WASHINGTON, D.C. — Minnesota’s House delegation voted along party lines Wednesday night to end the nation’s longest government shutdown.
The four Republicans — Majority Whip Tom Emmer and Reps. Michelle Fischbach, Pete Stauber and Brad Finstad — voted to reopen the government. The state’s Democrats — Reps. Betty McCollum, Ilhan Omar, Angie Craig and Kelly Morrison — voted in opposition, decrying the absence of a key concession: extending federal health care subsidies.
“I don’t know why the American people had to suffer through this,” said Emmer, who represents central Minnesota, speaking to a St. Cloud radio program. “I know they’re going to going to figure out who did it to them.”

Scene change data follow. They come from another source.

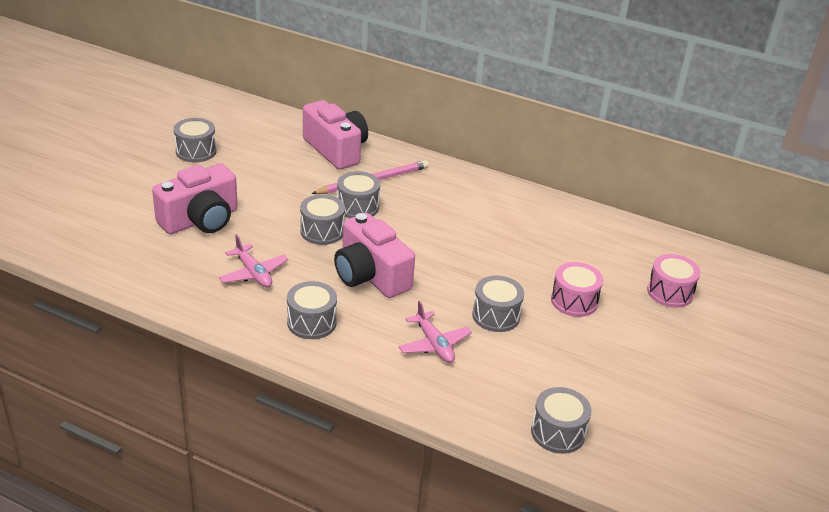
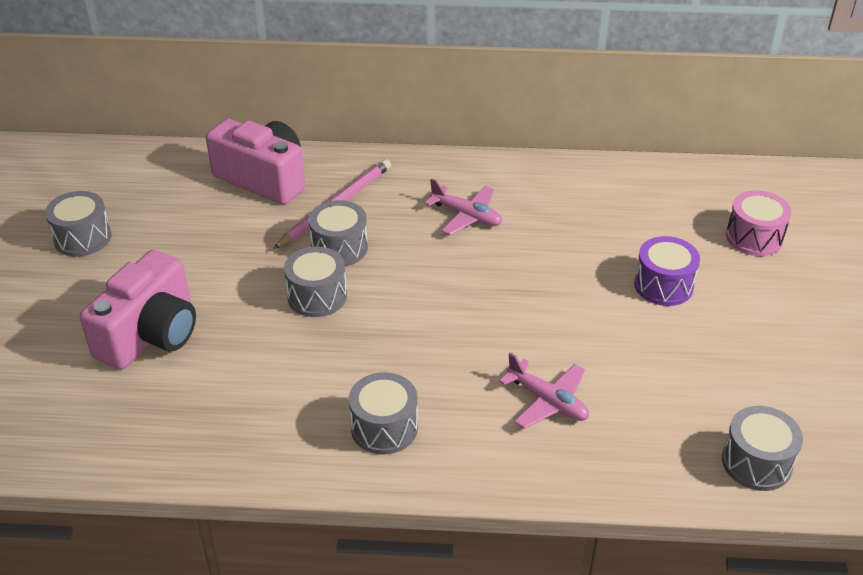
camera: 20 degrees left, 5 degrees up
pink plane [219,234,288,287] -> pink plane moved to [425,178,502,235]
pink camera [334,213,415,298] -> none
grey drum [472,276,524,332] -> none
pink drum [551,262,603,317] -> purple drum [634,236,700,306]

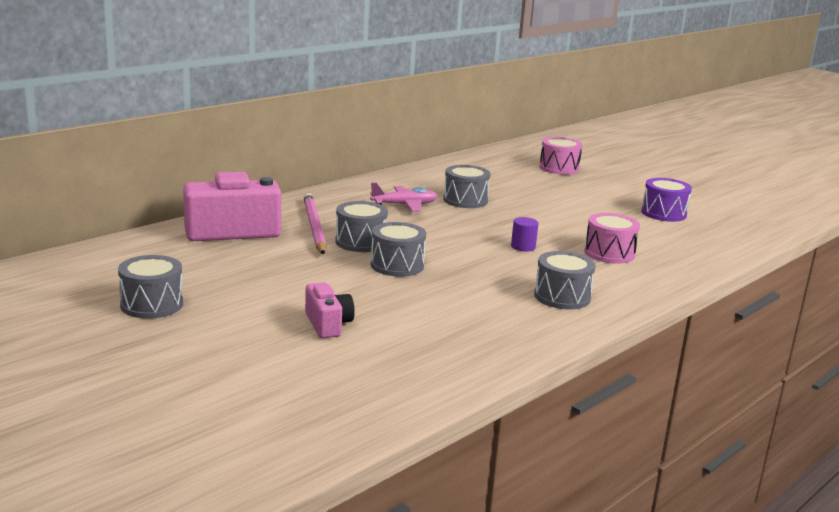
camera: 50 degrees left, 20 degrees down
pink camera [80,250,196,369] -> pink camera [305,282,355,338], size x0.54
pink plane [499,353,589,429] -> pink drum [584,213,640,264]
purple drum [634,236,700,306] -> purple drum moved to [641,178,692,222]
grey drum [722,406,803,491] -> grey drum moved to [443,165,491,208]
none -> purple cylinder [511,217,539,251]

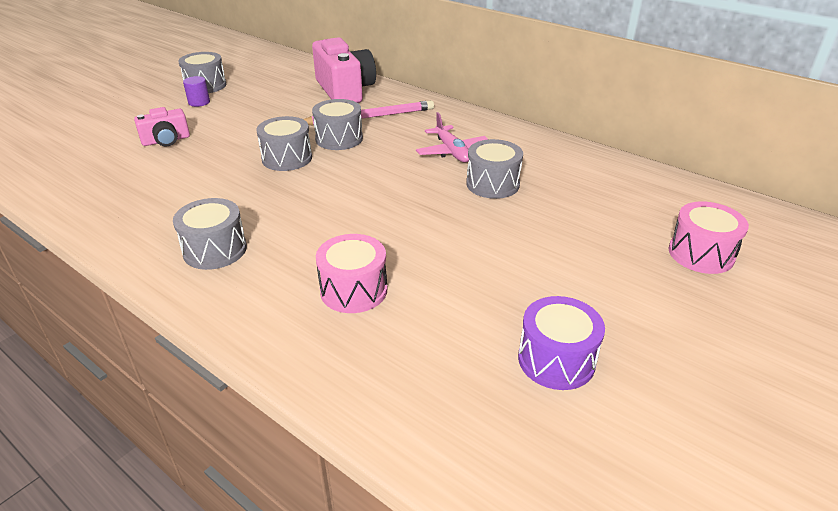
camera: 85 degrees right, 15 degrees up
purple cylinder [511,217,539,251] -> purple cylinder moved to [183,76,210,107]

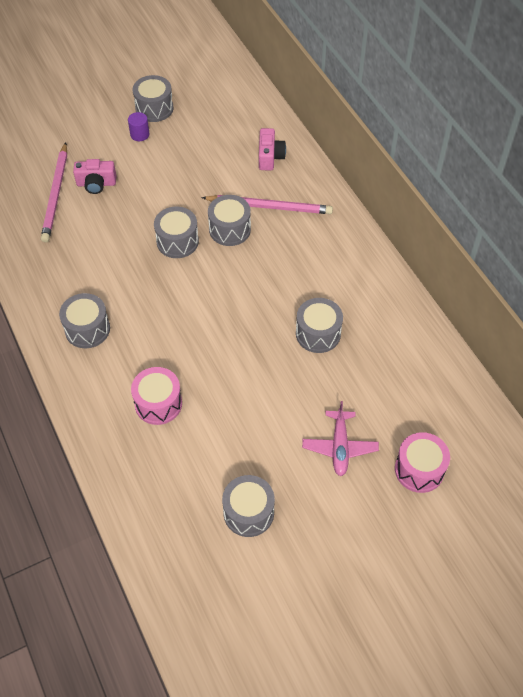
camera: 25 degrees right, 20 degrees up
pink camera [312,37,376,103] -> pink camera [259,128,286,170], size x0.54
pink plane [416,112,489,162] -> pink plane moved to [302,401,379,476]
purple drum [518,296,605,390] -> grey drum [222,475,275,537]
none -> pink pencil [41,142,67,242]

McCollum, who represents St. Paul and eastern suburbs, took to the House floor on Wednesday night, saying passage of the bill meant her constituents would now need to “choose between heating their homes, feeding their families or taking their children to the doctor.”

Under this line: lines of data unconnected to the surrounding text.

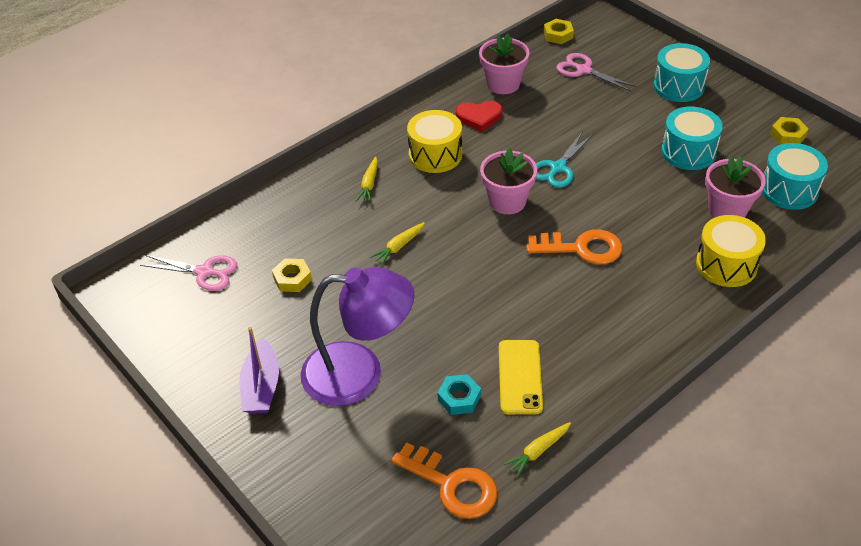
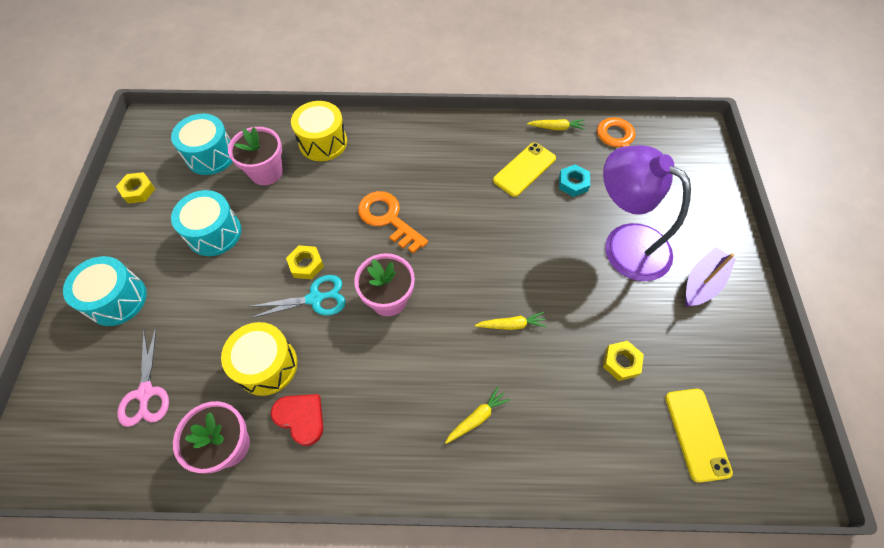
camera: 140 degrees left, 15 degrees up
pink scissors [140,255,237,291] -> yellow phone [665,389,733,483]
yellow drum [407,110,462,173] -> yellow drum moved to [221,322,297,396]
yellow nut [544,19,574,44] -> yellow nut moved to [286,245,324,279]

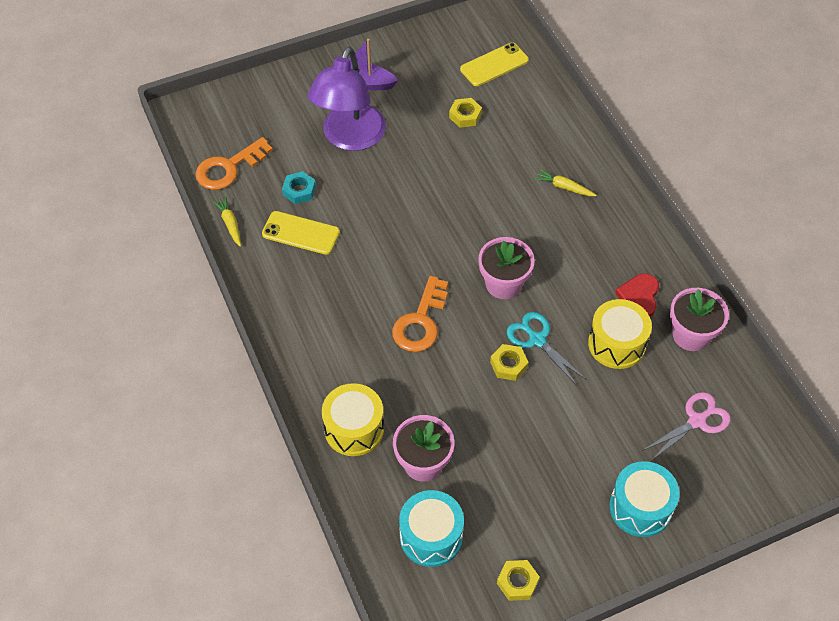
camera: 115 degrees left, 5 degrees down
turquoise drum [171,190,241,256] -> none
yellow carrot [475,312,547,330] -> none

“It’s a terrible deal for the American people,” McCollum said.
The measure to reopen the government after 43 days, the longest shutdown in U.S. history, proceeded to President Donald Trump’s desk Wednesday night after passing the House on mostly partisan lines. Trump signed the bill soon after the vote.
Funding will keep the government open — paying airport security workers and National Guard personnel and reopening Smithsonian museums — until the end of January for most agencies.
Veterans Affairs and the U.S. Department of Agriculture, including SNAP food assistance, are funded through next September.